Related Work & Insights¶
- Dataset-GAN / SB-GAN: Early image-label pair generation methods, which generate images/labels first and then generate the other component.
- DDPM + Categorical Diffusion (Hoogeboom et al.): Diffusion processes designed for discrete data, which the proposed method adapts for semantic labels.
- Park et al.: Text-conditioned image-label co-synthesis without distance maps or instance labels.
- PLIP: Pathology-specific vision-language foundation model used to encode text conditions.

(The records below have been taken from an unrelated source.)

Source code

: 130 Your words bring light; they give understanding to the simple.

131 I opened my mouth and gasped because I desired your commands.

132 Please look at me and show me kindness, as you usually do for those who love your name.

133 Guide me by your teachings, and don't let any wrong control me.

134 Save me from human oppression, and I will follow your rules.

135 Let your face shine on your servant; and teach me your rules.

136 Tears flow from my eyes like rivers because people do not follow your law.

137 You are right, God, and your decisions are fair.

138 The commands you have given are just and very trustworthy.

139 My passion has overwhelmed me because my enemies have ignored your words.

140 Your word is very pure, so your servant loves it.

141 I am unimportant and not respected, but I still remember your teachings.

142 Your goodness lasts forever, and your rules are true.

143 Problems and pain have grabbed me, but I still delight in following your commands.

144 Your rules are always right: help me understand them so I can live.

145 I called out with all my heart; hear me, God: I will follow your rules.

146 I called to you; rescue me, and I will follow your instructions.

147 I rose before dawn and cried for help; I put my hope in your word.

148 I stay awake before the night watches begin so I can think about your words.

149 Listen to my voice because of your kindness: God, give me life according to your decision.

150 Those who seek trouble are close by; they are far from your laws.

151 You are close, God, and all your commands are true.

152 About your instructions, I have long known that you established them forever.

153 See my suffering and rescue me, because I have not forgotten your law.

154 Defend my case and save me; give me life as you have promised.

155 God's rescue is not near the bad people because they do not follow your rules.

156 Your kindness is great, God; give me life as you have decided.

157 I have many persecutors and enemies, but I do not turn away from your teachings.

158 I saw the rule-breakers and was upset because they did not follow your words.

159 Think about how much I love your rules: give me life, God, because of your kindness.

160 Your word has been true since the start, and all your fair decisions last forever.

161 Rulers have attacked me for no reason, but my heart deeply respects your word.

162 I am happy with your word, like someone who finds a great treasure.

- Insight: The concept of joint diffusion can be extended to other medical imaging tasks requiring multi-modal aligned outputs (e.g., joint synthesis of CT images and segmentation labels).
Rating¶
- Novelty: ⭐⭐⭐⭐ First to achieve point-conditioned + text-conditioned image-label-distance map three-way joint diffusion synthesis, with an ingenious design.
- Experimental Thoroughness: ⭐⭐⭐⭐ Three datasets, multiple baseline methods, pathologist blind evaluation, downstream task verification, and complete ablation study.
- Writing Quality: ⭐⭐⭐⭐ Clear structure, rich illustrations, and well-motivated.
- Value: ⭐⭐⭐⭐ Directly practical for medical image data augmentation; the concept of point conditions can inspire other fields.